Is this reasoning correct? Actually I was not sure about the calculation of $\operatorname{Var}(X_1)$, it was more a guess...
Assuming that you mean that $Y_{1}$ can only take those 4 points listed in the set $U$, the Expected Value is
$\begin{align} E[Y_{1}] = \frac{1}{4}*(-1,0) + \frac{1}{4}*(1,0) + \frac{1}{4}*(0,1) + \frac{1}{4}*(0,-1) = 0 \end{align}$
and because the expected value is $0$ the variance is the 2nd moment.
But let's be a little more precise with our definition of $Y_1$ so we can talk about the variance-covariance matrix. We have that $Y_1 = (y_1, y_2)$ where you can think of $y_1,y_2$ as bernoulli(1,-1) random variables. If we take the expected value of a random vector we get
$E[Y] = (E[y_1], E[y_2]) = (0,0)$
and $y_1$ takes values 1,-1,0,0 with probability $\frac{1}{2}$ each. The variance matrix of the random vector $X = (X_1,...,X_n)$ is the $nxn$ matrix defined as
$[Var(X)]_{ij} = Cov(X_i, X_j)$
If we calculate $Cov(y_1, y_1)=Var(y_1) = \frac{1}{4}(-1)^2 + \frac{1}{4}(1)^2 + \frac{1}{2}(0) + \frac{1}{2}(0) = \frac{1}{2}$
And the same thing works for $Cov(y_2,y_2)$
Then if we calculate $Cov(y_1, y_2) = E[y_1y_2]-E[y_1]E[y_2] = E[y_1y_2]$ which is clearly $0$ because the coordinates always have one being $0$ and the other being $1$ or $-1$.

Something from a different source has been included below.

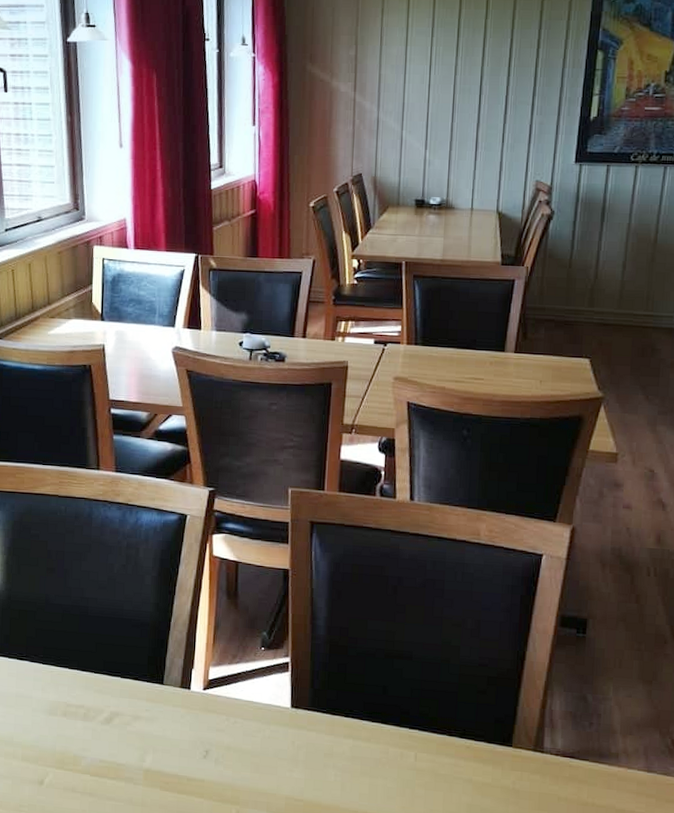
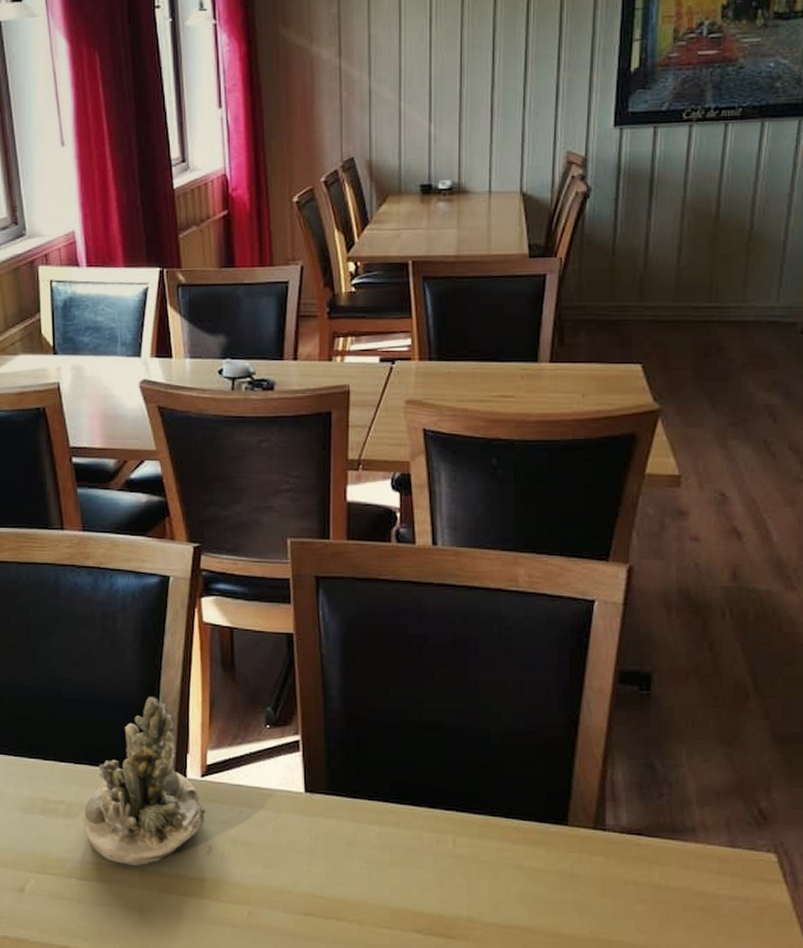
succulent planter: none [98,618,205,766] -> present [83,697,206,866]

Then its easier to write the covariance matrix $A$ as \begin{pmatrix} \operatorname{Var}(y_1) & \operatorname{Cov}(y_1, y_2)\\ \operatorname{Cov}(y_2, y_1) & \operatorname{Var}(y_2) \end{pmatrix} =\begin{pmatrix} \frac{1}{2}& 0\\ 0 & \frac{1}{2} \end{pmatrix}
Which is the matrix you need for $A$
So now use the fact that the $Y_i$'s are independent and take $Var(Z_n) = Var(\sum_{i=1}^n Y_i) = \sum_{i=1}^n Var(Y_i) = nA$
Then looking at the quantity $\frac {Z_n - 0}{\sqrt n}$ we can easily see that $E[\frac {Z_n}{\sqrt n}] = 0$ and that $Var(\frac {Z_n - 0}{\sqrt n}) = \frac{1}{n}Var(Z_n) = \frac{nA}{n} = A$ so then applying the central limit theorem gives you $\frac {Z_n}{\sqrt n}$ goes to a two dimensional normal $N_2(0,A)$ as $n$ goes to infinity. So yes your reasoning is correct!